The factor that determines the relation between the holding and ordering costs is EOQ (Economic Order Quantity).

This indicator has the level of inventory at which the sum of ordering and carrying costs is minimal.

The ordering costs and carrying costs will be at the minimum at the EOQ level, and if the company orders more or less than this level, then it will incur more inventory.

Let’s calculate the carrying costs in the previous example:

First, we need to calculate the average inventory.

Average Inventory= (Beginning Inventory + purchase) / 2.

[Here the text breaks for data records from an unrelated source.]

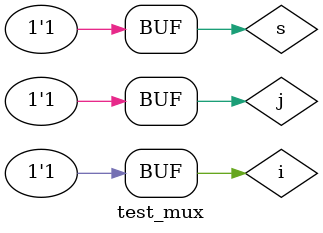
<source format=v>
`timescale 1ns / 1ps


module test_mux();
wire y;
reg s;
reg i,j;
mux pp(y,s,i,j);
initial 
begin
#10 j=1'b1;i=1'b0; s=1'b0;
#10 j=1'b1;i=1'b1; s=1'b0;
#10 j=1'b1;i=1'b1; s=1'b1;
end
endmodule

</source>
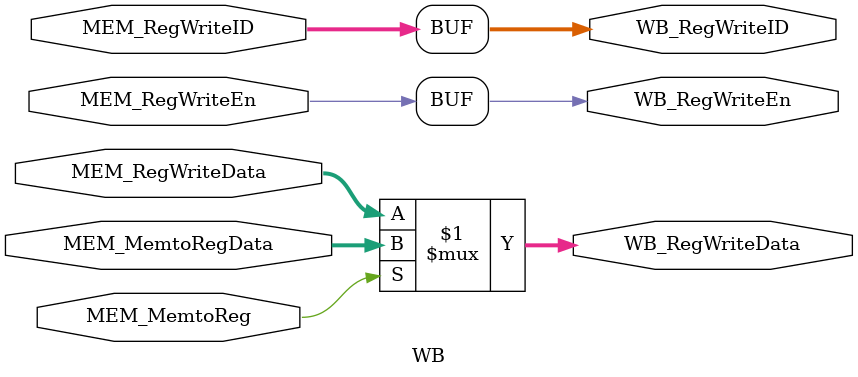
<source format=v>
/*
 * File:         e:\NSCSCC\GMIPS\thinpad_top.srcs\sources_1\GMIPS\WB.v
 * Project:      e:\NSCSCC\GMIPS\thinpad_top.srcs\sources_1\GMIPS
 * Created Date: 2024-07-17 15:30:02
 * Author:       Tommy Gong
 * description:  
 * ----------------------------------------------------
 * Last Modified: 2024-07-17 15:30:17
 */

module WB(
    input [31:0] MEM_MemtoRegData,
    input [31:0] MEM_RegWriteData,
    input [4:0] MEM_RegWriteID,
    input MEM_MemtoReg, MEM_RegWriteEn,
    
    output wire WB_RegWriteEn,
    output wire [4:0] WB_RegWriteID,
    output wire [31:0] WB_RegWriteData
    );
    
    assign WB_RegWriteData = MEM_MemtoReg ? MEM_MemtoRegData : MEM_RegWriteData;
    assign WB_RegWriteID = MEM_RegWriteID;
    assign WB_RegWriteEn = MEM_RegWriteEn;

endmodule
</source>
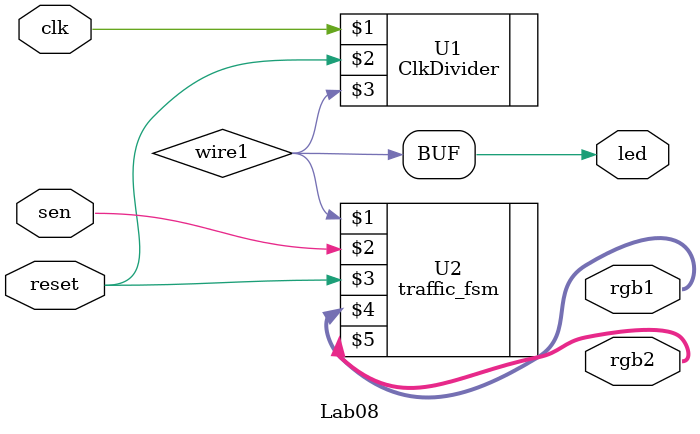
<source format=v>
module Lab08(
	input clk,
	input reset,
	input sen,
	output [3:0] rgb1,
	output [3:0] rgb2,
	output led
);


	wire wire1;

	ClkDivider U1(clk, reset, wire1);
	traffic_fsm U2(wire1, sen, reset, rgb1, rgb2);
	
	assign led = wire1;


endmodule

</source>
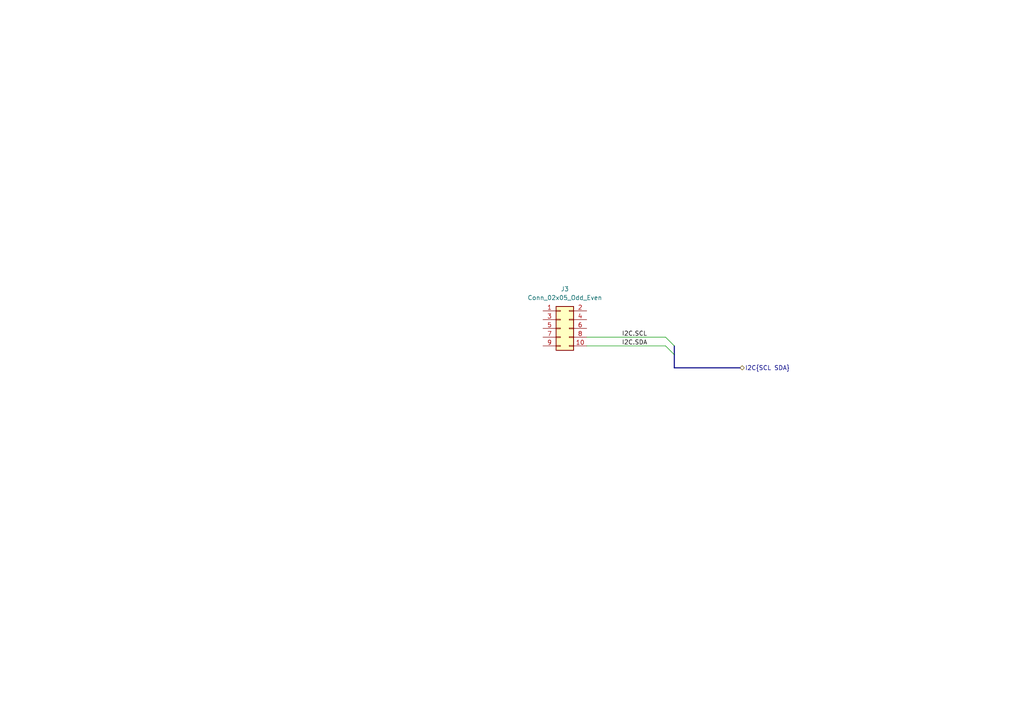
<source format=kicad_sch>
(kicad_sch
	(version 20231120)
	(generator "eeschema")
	(generator_version "8.0")
	(uuid "f56a044e-a805-4ec4-bd3a-a7431df8f60a")
	(paper "A4")
	(title_block
		(company "catbranchman")
		(comment 1 "Electrical Engineering Department")
		(comment 2 "EE 156 / Stanford University")
		(comment 3 "Flight Club, W6YX, Endurance")
	)
	
	(bus_entry
		(at 193.04 97.79)
		(size 2.54 2.54)
		(stroke
			(width 0)
			(type default)
		)
		(uuid "0aa829da-65ba-40a5-ae43-6b8e85c8821b")
	)
	(bus_entry
		(at 193.04 100.33)
		(size 2.54 2.54)
		(stroke
			(width 0)
			(type default)
		)
		(uuid "38ca3f4e-efb6-40b4-9dd2-c22cfdbf2150")
	)
	(wire
		(pts
			(xy 170.18 100.33) (xy 193.04 100.33)
		)
		(stroke
			(width 0)
			(type default)
		)
		(uuid "080d30c0-28ca-4034-8de2-d9efd248ab2a")
	)
	(wire
		(pts
			(xy 170.18 97.79) (xy 193.04 97.79)
		)
		(stroke
			(width 0)
			(type default)
		)
		(uuid "4c79449d-2d26-4eea-b39a-5ac0e81ae2b4")
	)
	(bus
		(pts
			(xy 195.58 102.87) (xy 195.58 106.68)
		)
		(stroke
			(width 0)
			(type default)
		)
		(uuid "52c939b3-b0a4-4f46-b448-1060387d23db")
	)
	(bus
		(pts
			(xy 195.58 106.68) (xy 214.63 106.68)
		)
		(stroke
			(width 0)
			(type default)
		)
		(uuid "9d242982-777d-4e4e-838b-f4a62f2f0e8e")
	)
	(bus
		(pts
			(xy 195.58 100.33) (xy 195.58 102.87)
		)
		(stroke
			(width 0)
			(type default)
		)
		(uuid "b5b5342b-8c45-44bd-ab43-62d584ba8129")
	)
	(label "I2C.SCL"
		(at 180.34 97.79 0)
		(fields_autoplaced yes)
		(effects
			(font
				(size 1.27 1.27)
			)
			(justify left bottom)
		)
		(uuid "4e3c1bb4-c934-425b-b030-b460b0d9dcd0")
	)
	(label "I2C.SDA"
		(at 180.34 100.33 0)
		(fields_autoplaced yes)
		(effects
			(font
				(size 1.27 1.27)
			)
			(justify left bottom)
		)
		(uuid "8b4870ff-5c91-4947-a97d-b7b72e5be863")
	)
	(hierarchical_label "I2C{SCL SDA}"
		(shape bidirectional)
		(at 214.63 106.68 0)
		(fields_autoplaced yes)
		(effects
			(font
				(size 1.27 1.27)
			)
			(justify left)
		)
		(uuid "3c837c1c-d88d-40b1-af79-6f0e1a0b3b14")
	)
	(symbol
		(lib_id "Connector_Generic:Conn_02x05_Odd_Even")
		(at 162.56 95.25 0)
		(unit 1)
		(exclude_from_sim no)
		(in_bom yes)
		(on_board yes)
		(dnp no)
		(fields_autoplaced yes)
		(uuid "efb21dc4-67db-49b8-a217-01d3ffaf468f")
		(property "Reference" "J3"
			(at 163.83 83.82 0)
			(effects
				(font
					(size 1.27 1.27)
				)
			)
		)
		(property "Value" "Conn_02x05_Odd_Even"
			(at 163.83 86.36 0)
			(effects
				(font
					(size 1.27 1.27)
				)
			)
		)
		(property "Footprint" "Connector_PinHeader_1.27mm:PinHeader_2x05_P1.27mm_Vertical_SMD"
			(at 162.56 95.25 0)
			(effects
				(font
					(size 1.27 1.27)
				)
				(hide yes)
			)
		)
		(property "Datasheet" "https://www.fischerelektronik.de/web_fischer/en_GB/VA/BLM2SMD10Z/datasheet.xhtml"
			(at 162.56 95.25 0)
			(effects
				(font
					(size 1.27 1.27)
				)
				(hide yes)
			)
		)
		(property "Description" "Generic connector, double row, 02x05, odd/even pin numbering scheme (row 1 odd numbers, row 2 even numbers), script generated (kicad-library-utils/schlib/autogen/connector/)"
			(at 162.56 95.25 0)
			(effects
				(font
					(size 1.27 1.27)
				)
				(hide yes)
			)
		)
		(property "Mfr" "Fischer Elektronik"
			(at 162.56 95.25 0)
			(effects
				(font
					(size 1.27 1.27)
				)
				(hide yes)
			)
		)
		(property "Mfr P/N" "BLM 2 SMD 10 Z"
			(at 162.56 95.25 0)
			(effects
				(font
					(size 1.27 1.27)
				)
				(hide yes)
			)
		)
		(property "Supplier_1" "Digikey"
			(at 162.56 95.25 0)
			(effects
				(font
					(size 1.27 1.27)
				)
				(hide yes)
			)
		)
		(property "Supplier_1 P/N" "5496-BLM2SMD10Z-ND"
			(at 162.56 95.25 0)
			(effects
				(font
					(size 1.27 1.27)
				)
				(hide yes)
			)
		)
		(property "Supplier_1 Unit Price" "$0.93000 "
			(at 162.56 95.25 0)
			(effects
				(font
					(size 1.27 1.27)
				)
				(hide yes)
			)
		)
		(property "Supplier_1 Price @ Qty" ""
			(at 162.56 95.25 0)
			(effects
				(font
					(size 1.27 1.27)
				)
				(hide yes)
			)
		)
		(property "Supplier_2" ""
			(at 162.56 95.25 0)
			(effects
				(font
					(size 1.27 1.27)
				)
				(hide yes)
			)
		)
		(property "Supplier_2 P/N" ""
			(at 162.56 95.25 0)
			(effects
				(font
					(size 1.27 1.27)
				)
				(hide yes)
			)
		)
		(property "Supplier_2 Unit Price" ""
			(at 162.56 95.25 0)
			(effects
				(font
					(size 1.27 1.27)
				)
				(hide yes)
			)
		)
		(property "Supplier_2 Price @ Qty" ""
			(at 162.56 95.25 0)
			(effects
				(font
					(size 1.27 1.27)
				)
				(hide yes)
			)
		)
		(pin "5"
			(uuid "1c769922-ef90-4bb9-a95f-1c3abbef1be4")
		)
		(pin "4"
			(uuid "b08c467b-6ae2-4fa3-839c-970b70a5a474")
		)
		(pin "9"
			(uuid "722e8c68-4ca5-461c-9ddf-c99d53e93976")
		)
		(pin "3"
			(uuid "4fd6260d-6342-4494-b8e2-922cf5c11ada")
		)
		(pin "8"
			(uuid "0218dbca-4d4f-41eb-85f1-28d04e29fc2a")
		)
		(pin "7"
			(uuid "82431b96-d43a-432e-b9fa-91eebd680b3e")
		)
		(pin "6"
			(uuid "55efb418-71e7-446f-b682-aa96ff79b50e")
		)
		(pin "1"
			(uuid "d528d179-8058-4e8a-a15c-f9b350b69570")
		)
		(pin "2"
			(uuid "912e824e-f737-4e8c-b242-b84587a435e1")
		)
		(pin "10"
			(uuid "05d6707f-0fec-43eb-b09d-aecf18792bce")
		)
		(instances
			(project ""
				(path "/1c59de6a-87fe-4223-8898-4b0383164a31/51e979ab-bea6-4c65-a749-9f40ad447381"
					(reference "J3")
					(unit 1)
				)
			)
		)
	)
)

</source>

The company has no beginning Inventory, so the average inventory would be 1265/2= 632.5 units. The total carrying costs is 632.5 * 50= $31,625

Total inventory cost for a company at EOQ level is the ordering cost plus carrying cost or $32,000 + $31,625 = $63,625.


Shortage Costs

It is also known as stock-out costs, these costs are incurred when businesses become out of stock for whatever reason. It can include disrupted production costs, emergency shipment costs, customer loyalty and reputation, and change of suppliers with faster deliveries.


Importance Of Knowing Inventory Costs

Understanding and tracking the different types of inventory costs can help you to manage the inventory better and offer control of your business income, expenses, and cash flow.

See also Inventory costing methods.



Measuring the inventory costs is not an easy task, as the inventory is a significant portion of the total assets of an organization, if the costs of inventory are high, it can have a big impact on the company’s cash flow.

As a result, finding the right balance will help you determine more finely the costs of the items, and ensure boosting your business for long-term success.